Now that high resolution CT scanners are common, studying the structure of the inner ear – which is completely housed within a blocky bone at the base of the skull known as the petrosal – is much easier and less damaging to specimens than it was previously. The inner ear is where hearing actually takes place and is also responsible for sensing position and motion. Therefore, many investigations of the inner ear aim to better understand animal biology. Several years ago, Guillaume Billet and colleagues published an interesting study showing that the vestibular apparatus of modern three-toed sloths (Bradypus variegatus) – the part of the inner ear that senses position and motion – is more variable than that of other mammals. They reasoned that this was probably due to this sloth’s extremely relaxed lifestyle. Mammals that move quickly need precise and accurate information about their movements, lest they fall off a branch or make a false step while evading a predator. Since sloths are never in a rush, they apparently can do just fine with lower-quality positional data. It would be quite interesting to see if the same was true of extinct sloths given their considerable diversity in shapes and sizes. Unfortunately, measuring such variation requires a large sample size of a single species, which is often difficult to come by in the fossil record.

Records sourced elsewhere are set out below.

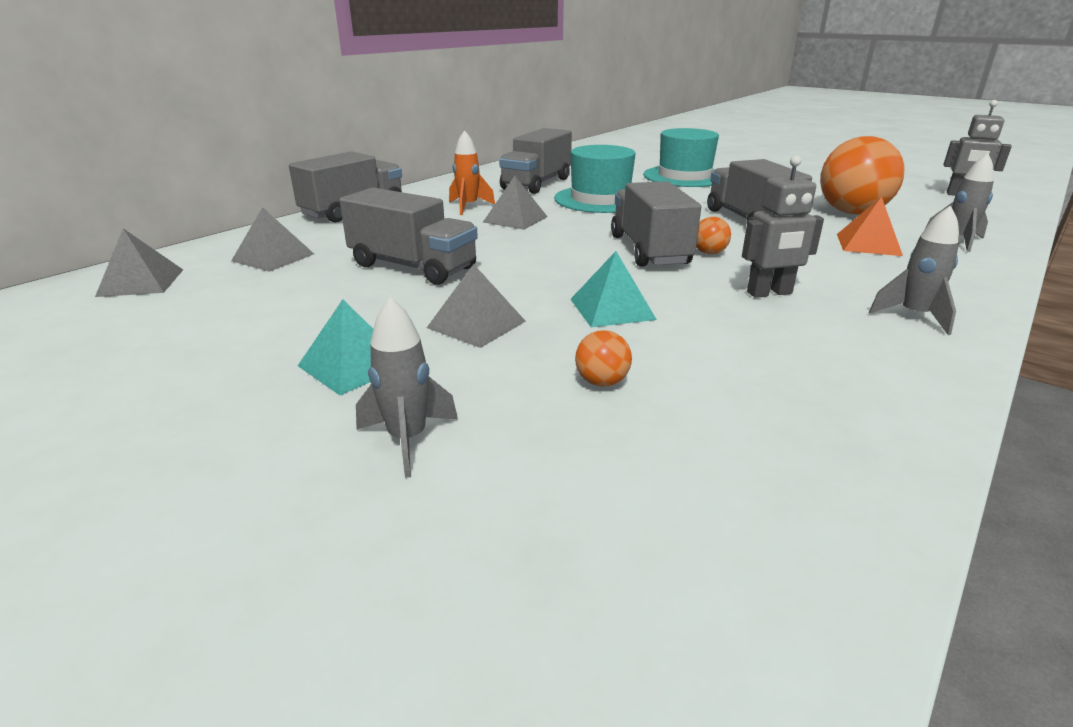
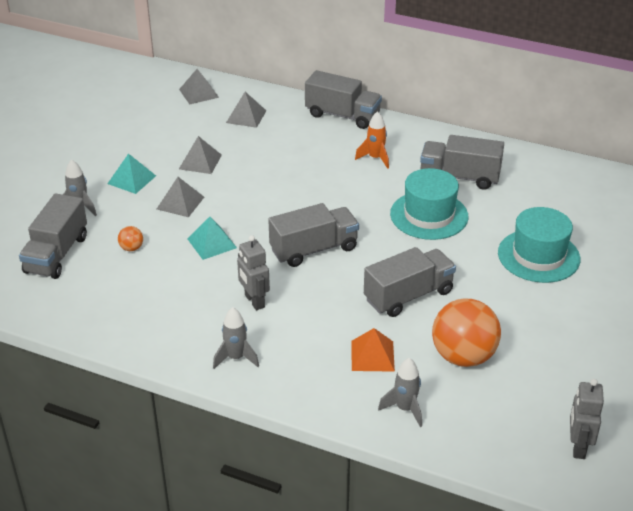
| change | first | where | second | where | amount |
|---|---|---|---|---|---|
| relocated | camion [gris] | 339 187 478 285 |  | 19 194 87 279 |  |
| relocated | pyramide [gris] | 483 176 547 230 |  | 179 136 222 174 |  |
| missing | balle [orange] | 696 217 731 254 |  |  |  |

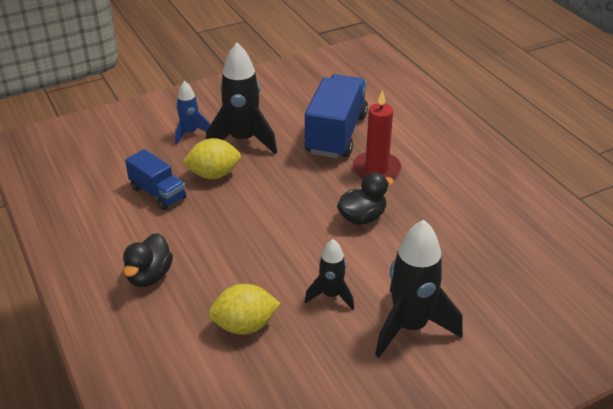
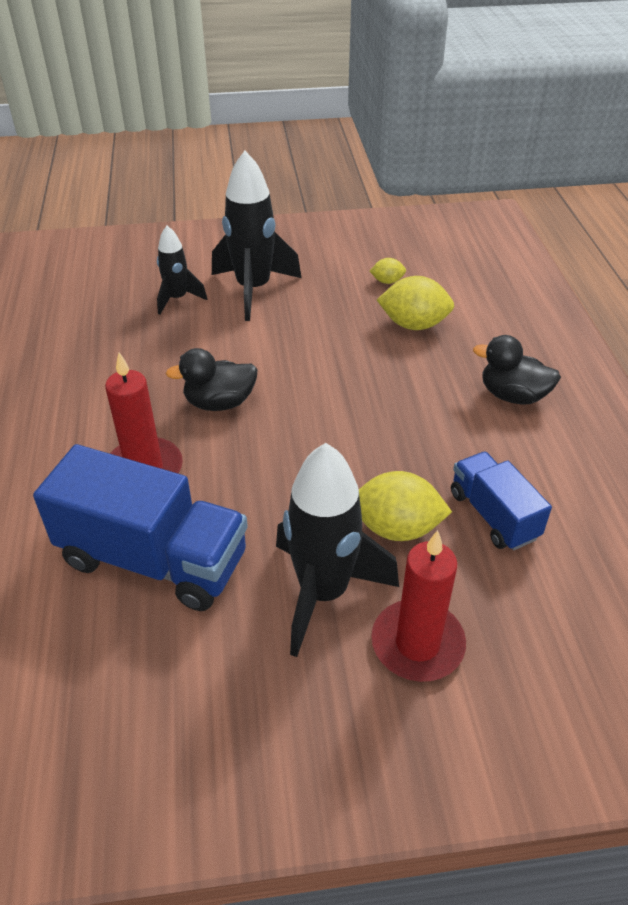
| change | first | where | second | where | amount |
|---|---|---|---|---|---|
| spun | camion [bleu] | 304 74 368 158 |  | 33 444 248 611 | 105 degrees counterclockwise |
| relocated | fusée [noir] | 305 239 354 310 |  | 157 226 207 315 |  |
| appeared |  |  | citron [jaune] | 369 258 406 284 |  |
| exchanged | fusée [bleu] | 175 81 210 145 | bougie [rouge] | 371 530 466 682 |  |
| spun | canard [noir] | 123 233 173 287 |  | 473 335 561 404 | 105 degrees counterclockwise |

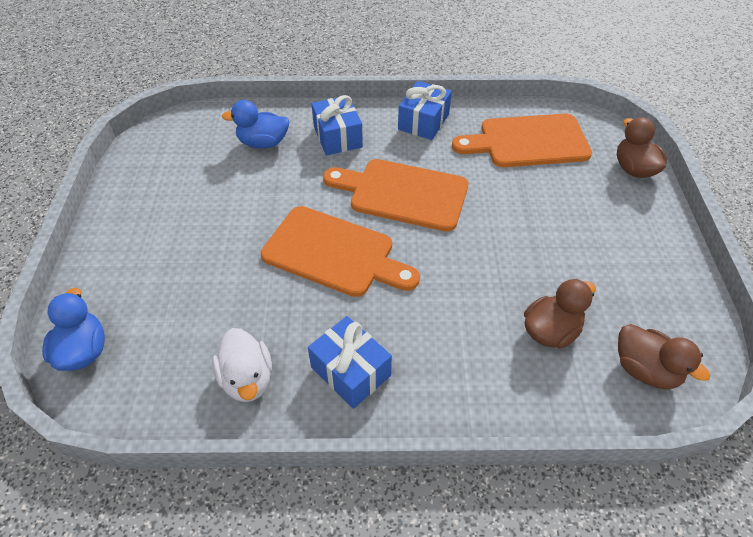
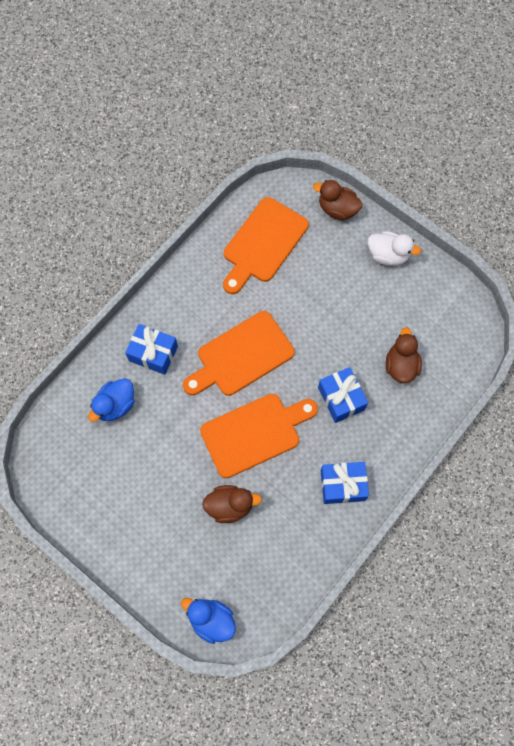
| change | first | where | second | where | amount |
|---|---|---|---|---|---|
| relocated | canard [marron] | 618 324 710 390 |  | 202 485 262 523 |  |
| relocated | cadeau [bleu] | 398 81 452 140 |  | 318 367 368 423 |  |
| relocated | canard [blanc] | 212 328 272 402 |  | 368 231 421 266 |  |

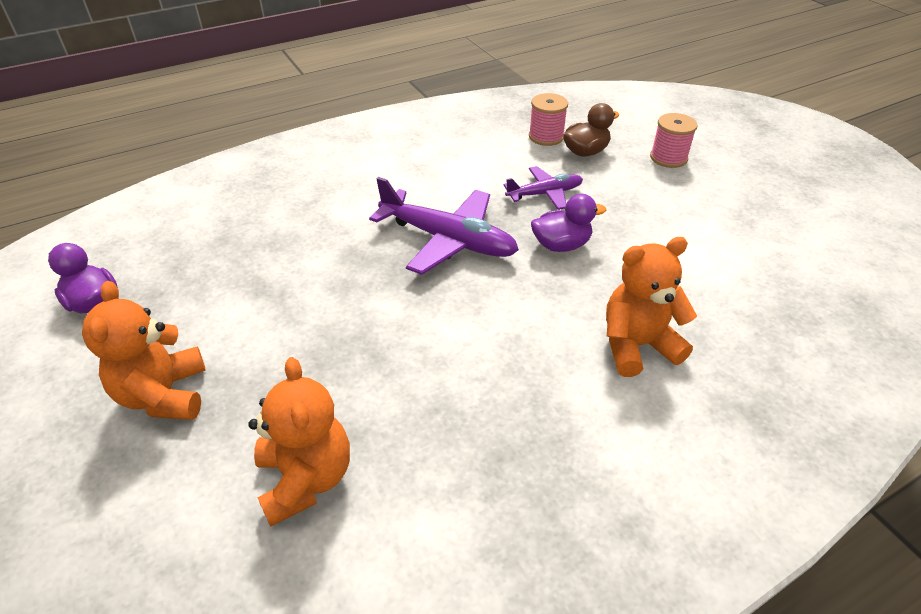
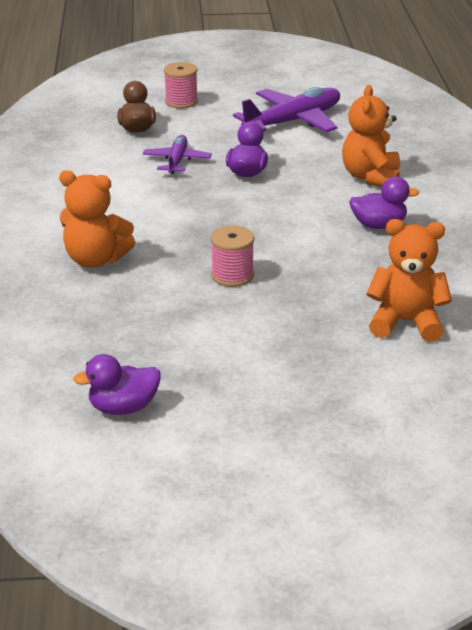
| change | first | where | second | where | amount |
|---|---|---|---|---|---|
| relocated | ours en peluche [orange] | 82 281 206 420 |  | 59 170 135 268 |  |
| relocated | bobine [rose] | 529 93 568 146 |  | 211 225 254 287 |  |
| relocated | avion [violet] | 369 177 519 275 |  | 233 87 340 132 |  |
| appeared |  |  | canard [violet] | 349 177 419 229 |  |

One thing all these studies have in common – other than ear of sloth, of course – is that they illustrate how new specimens, new approaches, and new technologies can all lead to new insights about living and extinct species. Paleomammalogy isn’t simply about new species and their teeth.
References cited:
- Billet, G., L. Hautier, R. J. Asher, C. Schwarz, N. Crumpton, T. Martin, and I. Ruf. 2012. High morphological variation of vestibular system accompanies slow and infrequent locomotion in three-toed sloths. Proceedings of the Royal Society B: Biological Sciences 279:3932-3939.
- Blanco, R. E., and A. Rinderknecht. 2008. Estimation of hearing capabilities of Pleistocene ground sloths (Mammalia, Xenarthra) from middle-ear anatomy. Journal of Vertebrate Paleontology 28:274-276.
- De Iuliis, G., C. Cartelle, and F. Pujos. 2016. New Pleistocene remains of megalonychid ground sloths (Xenarthra: Pilosa) from the intertropical Brazilian region. Journal of Paleontology 90:578-587.
- Doran, A. H. G. 1878. Morphology of the mammalian ossicula auditus. Transactions of the Linnean Society of London. 2nd Series: Zoology 1:371-497.
- Blanco, R. E., and W. W. Jones. 2016. Estimation of hearing capabilities of Early Miocene sloths (Mammalia, Xenarthra, Folivora) and palaeobiological implications. Historical Biology 28:390-397.
- Patterson, B., W. Segall, W. D. Turnbull, and T. J. Gaudin. 1992. The ear region in xenarthrans (= Edentata: Mammalia). Part II. Pilosa (sloths, anteaters), palaeanodonts, and a miscellany. Fieldiana: Geology (New Series):1-79.
- Scott, W. B. 1904. Mammalia of the Santa Cruz Beds. Volume V, Paleontology. Part I, Edentata. 3. Gravigrada; pp. 227-364 in W. B. Scott (ed.), Reports of the Princeton University Expeditions to Patagonia, 1896-1899. Princeton University, E. Schweizerbart’sche Verlagshandlung (E. Nägele), Stuttgart.
- Woodward, A. S. 1900. On some remains of Grypotherium (Neomylodori) listai and associated mammals from a cavern near Consuelo Cove, Last Hope Inlet, Patagonia. Proceedings of the Zoological Society of London 69:64-78.